Protests over mayor’s R1.5m vehicle cost cash-strapped eMalahleni R2.1m

eMalahleni municipality’s civic centre. Picture: Alet Joubert
eMalahleni municipality’s civic centre. Picture: Alet Joubert

eMalahleni residents may have saved R1.5 million when their mayor finally dropped her plan to buy a new vehicle, but their protest action ended up costing them R2.1 million in security.

Mayor Lindiwe Ntshalintshali’s security for 29 days – when residents, led by the Democratic Alliance, staged protest marches and bayed for her blood – allegedly cost the municipality R2.1 million.

The residents protested in October last year after discovering that former municipal manager, Theo van Vuuren, intended to divert funds earmarked for service delivery towards purchasing a new mayoral vehicle.

Their protests paid off and the vehicle was not purchased, but the municipality had to spend money to protect Ntshalintshali from their threats.

Municipal spokesperson Kingdom Mabuza said that “only R1.6 million” was spent and the amount was for the protection of all councillors whose lives were in danger.

Mabuza also disputed the reasons for the municipality beefing up security around politicians.

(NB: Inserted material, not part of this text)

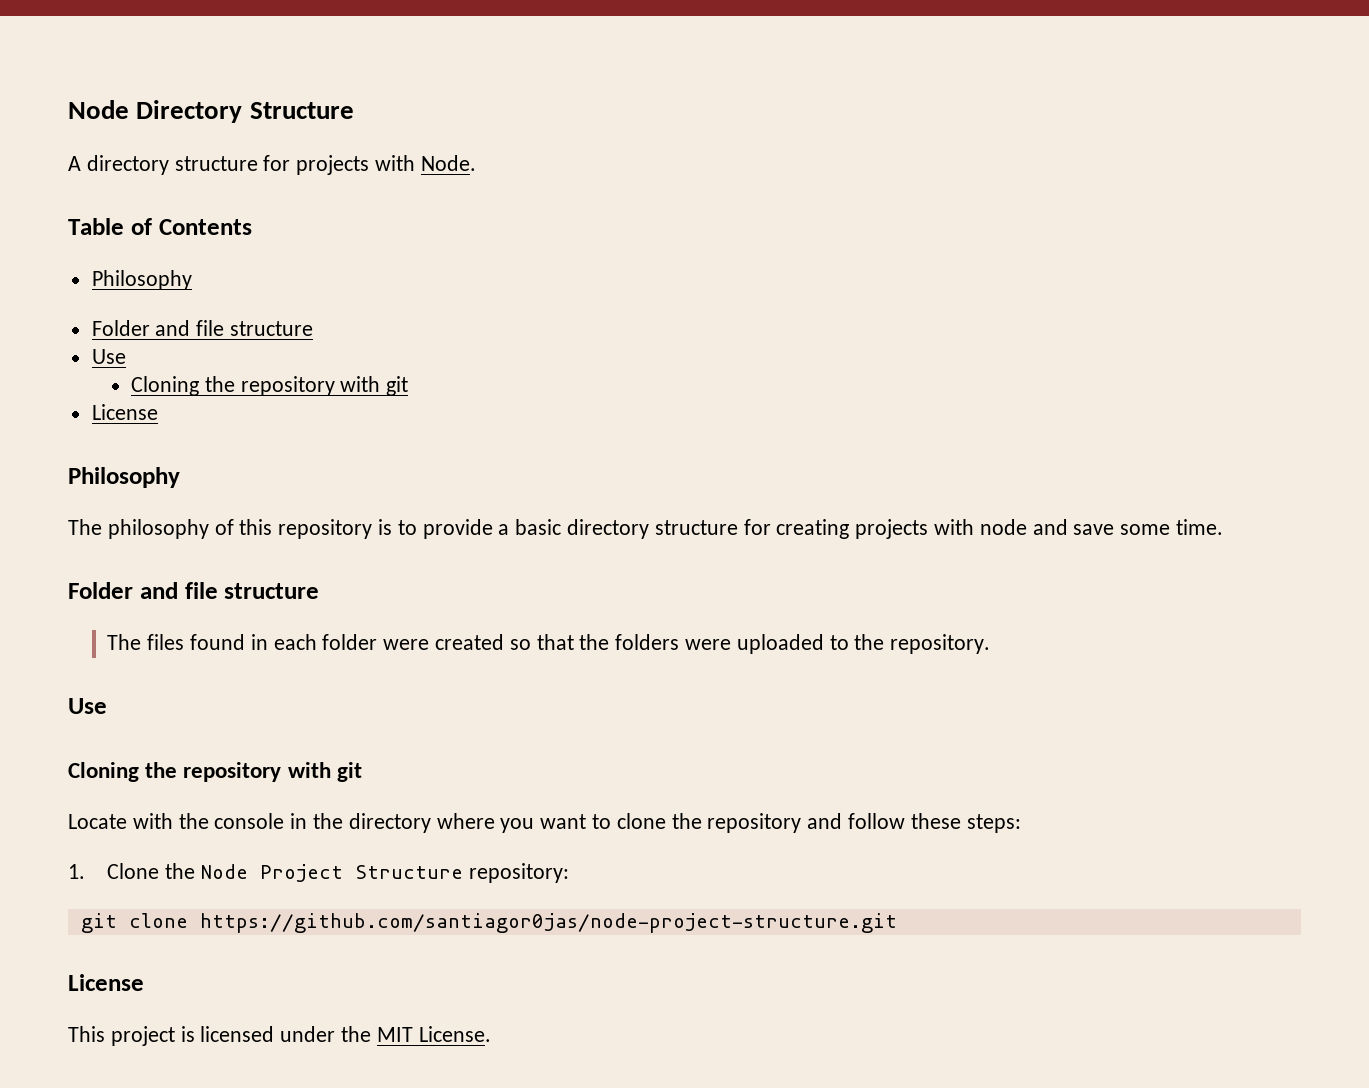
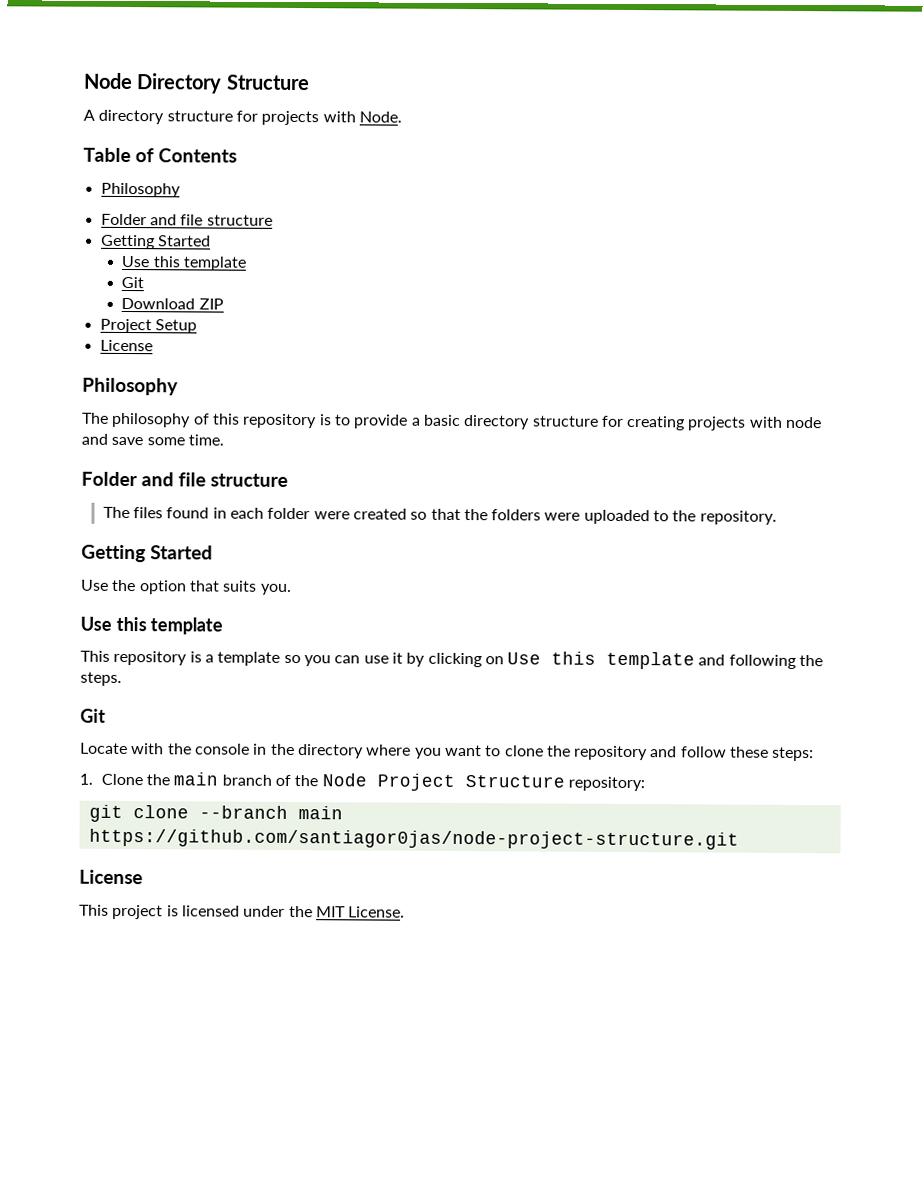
[91,349,126,364] [131,376,409,396] // Use // Cloning the repository with git -> [100,234,211,250] [121,255,247,271] [121,276,145,289] [121,297,224,310] [99,318,197,334] // Getting Started // Use this template // Git // Download ZIP // Project Setup
[68,698,107,714] [68,762,362,782] // Use // Cloning the repository with git -> [81,544,213,563] [81,579,292,595] [80,616,224,635] [80,650,824,670] [80,671,122,686] [80,708,106,723] // Getting Started // Use the option that suits you. // Use this template // This repository is a template so you can use it by clicking on Use this template and following the steps. // Git
(196, 871) none -> [173,772,319,787] main branch of the
(188, 920) none -> [198,805,343,820] --branch main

He said the protests had nothing to do with the mayoral vehicle, but were over land invasions, the illegal occupation of RDP houses in Phola outside the nearby town of Kriel, and the torching of a municipal paypoint.

Mabuza said the street to the mayor’s house was also blockaded with burning tyres and stones were thrown into her yard.

A document, which City Press has seen, indicated that R64 350 a day was spent for protection services at Ntshalintshali’s Phola home only, following advice from law enforcement and intelligence units.

A breakdown of the costs showed that Track Optimum International (Pty) Ltd deployed one security division head, 12 security officers and one vehicle to the house.

DA councillor Landi Schneider-Breetzke said that this evidence warranted an investigation by Auditor-General Kimi Makwetu.

“Despite eMalahleni’s finances being in such disarray that the municipality cannot service its R1 billion debt to Eskom or even provide services for its people, Mayor Ntshalintshali still insists on putting her own desires above the needs of those she swore to serve,” Schneider-Breetzke said.

“Both Van Vuuren and Mayor Ntshalintshali have brought nothing but misery and gross financial mismanagement to eMalahleni.

"Van Vuuren has left eMalahleni Municipality technically bankrupt and his departure should be followed by Ntshalintshali’s.

"It is time that Emalahleni gets new administration that will put the best interest of the residents first,” she added.

Mabuza said there were “deliberate distortions” about Track Optimum International’s appointment.

“Initially the company billed the municipality R2.1 million but after we disputed the amount both parties settled for R1.6 million.

"It must be noted that the municipality is required to protect political leaders whose lives are in danger because of their duties, property must also be protected in instances where there are clear intentions from protesters to use violence,” Mabuza said.

“The blame should be directed to mobs who resort to violent means when their demands cannot possibly be met.”

Track Optimum International’s director is Verne Clark. Clark previously worked for a security company called Mzansi Guarding and Events CC.

Van Vuuren caused an uproar in 2014 when he paid Mzansi Guarding about R20 million in 14 months to protect himself and other senior managers from protesting South African Municipal Workers Union members.